ENTRIES SHOWN
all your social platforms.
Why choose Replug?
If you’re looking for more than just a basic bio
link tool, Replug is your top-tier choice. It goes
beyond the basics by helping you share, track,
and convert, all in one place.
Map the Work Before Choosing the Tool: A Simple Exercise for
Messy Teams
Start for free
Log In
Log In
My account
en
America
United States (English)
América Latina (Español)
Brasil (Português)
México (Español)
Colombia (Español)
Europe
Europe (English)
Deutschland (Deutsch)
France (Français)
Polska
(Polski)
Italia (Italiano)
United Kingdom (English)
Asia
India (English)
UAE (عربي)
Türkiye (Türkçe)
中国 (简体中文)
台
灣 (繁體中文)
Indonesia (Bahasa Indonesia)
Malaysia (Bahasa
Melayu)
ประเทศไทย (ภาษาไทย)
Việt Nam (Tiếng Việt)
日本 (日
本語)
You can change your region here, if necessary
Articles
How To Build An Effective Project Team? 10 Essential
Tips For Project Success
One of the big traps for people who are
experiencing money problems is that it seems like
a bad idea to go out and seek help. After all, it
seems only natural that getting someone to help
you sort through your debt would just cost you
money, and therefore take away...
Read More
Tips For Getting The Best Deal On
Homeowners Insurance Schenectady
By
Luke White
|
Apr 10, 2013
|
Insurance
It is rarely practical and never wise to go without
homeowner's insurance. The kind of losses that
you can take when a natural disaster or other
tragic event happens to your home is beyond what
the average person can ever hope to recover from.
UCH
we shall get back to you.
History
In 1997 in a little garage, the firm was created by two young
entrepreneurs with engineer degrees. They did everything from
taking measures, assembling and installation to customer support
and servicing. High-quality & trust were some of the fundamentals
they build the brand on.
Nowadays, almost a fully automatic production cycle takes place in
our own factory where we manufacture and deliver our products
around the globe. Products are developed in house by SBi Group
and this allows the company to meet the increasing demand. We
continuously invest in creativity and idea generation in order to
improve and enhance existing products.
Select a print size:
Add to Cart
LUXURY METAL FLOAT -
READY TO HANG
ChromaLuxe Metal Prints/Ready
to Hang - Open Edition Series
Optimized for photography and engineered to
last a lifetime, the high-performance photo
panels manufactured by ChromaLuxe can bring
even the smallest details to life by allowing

EXERCISE DESCRIPTION
Word for word, copy out the entries.

ANSWER
all your social platforms.
Why choose Replug?
If you’re looking for more than just a basic bio
link tool, Replug is your top-tier choice. It goes
beyond the basics by helping you share, track,
and convert, all in one place.
Map the Work Before Choosing the Tool: A Simple Exercise for
Messy Teams
Start for free
Log In
Log In
My account
en
America
United States (English)
América Latina (Español)
Brasil (Português)
México (Español)
Colombia (Español)
Europe
Europe (English)
Deutschland (Deutsch)
France (Français)
Polska
(Polski)
Italia (Italiano)
United Kingdom (English)
Asia
India (English)
UAE (عربي)
Türkiye (Türkçe)
中国 (简体中文)
台
灣 (繁體中文)
Indonesia (Bahasa Indonesia)
Malaysia (Bahasa
Melayu)
ประเทศไทย (ภาษาไทย)
Việt Nam (Tiếng Việt)
日本 (日
本語)
You can change your region here, if necessary
Articles
How To Build An Effective Project Team? 10 Essential
Tips For Project Success
One of the big traps for people who are
experiencing money problems is that it seems like
a bad idea to go out and seek help. After all, it
seems only natural that getting someone to help
you sort through your debt would just cost you
money, and therefore take away...
Read More
Tips For Getting The Best Deal On
Homeowners Insurance Schenectady
By
Luke White
|
Apr 10, 2013
|
Insurance
It is rarely practical and never wise to go without
homeowner's insurance. The kind of losses that
you can take when a natural disaster or other
tragic event happens to your home is beyond what
the average person can ever hope to recover from.
UCH
we shall get back to you.
History
In 1997 in a little garage, the firm was created by two young
entrepreneurs with engineer degrees. They did everything from
taking measures, assembling and installation to customer support
and servicing. High-quality & trust were some of the fundamentals
they build the brand on.
Nowadays, almost a fully automatic production cycle takes place in
our own factory where we manufacture and deliver our products
around the globe. Products are developed in house by SBi Group
and this allows the company to meet the increasing demand. We
continuously invest in creativity and idea generation in order to
improve and enhance existing products.
Select a print size:
Add to Cart
LUXURY METAL FLOAT -
READY TO HANG
ChromaLuxe Metal Prints/Ready
to Hang - Open Edition Series
Optimized for photography and engineered to
last a lifetime, the high-performance photo
panels manufactured by ChromaLuxe can bring
even the smallest details to life by allowing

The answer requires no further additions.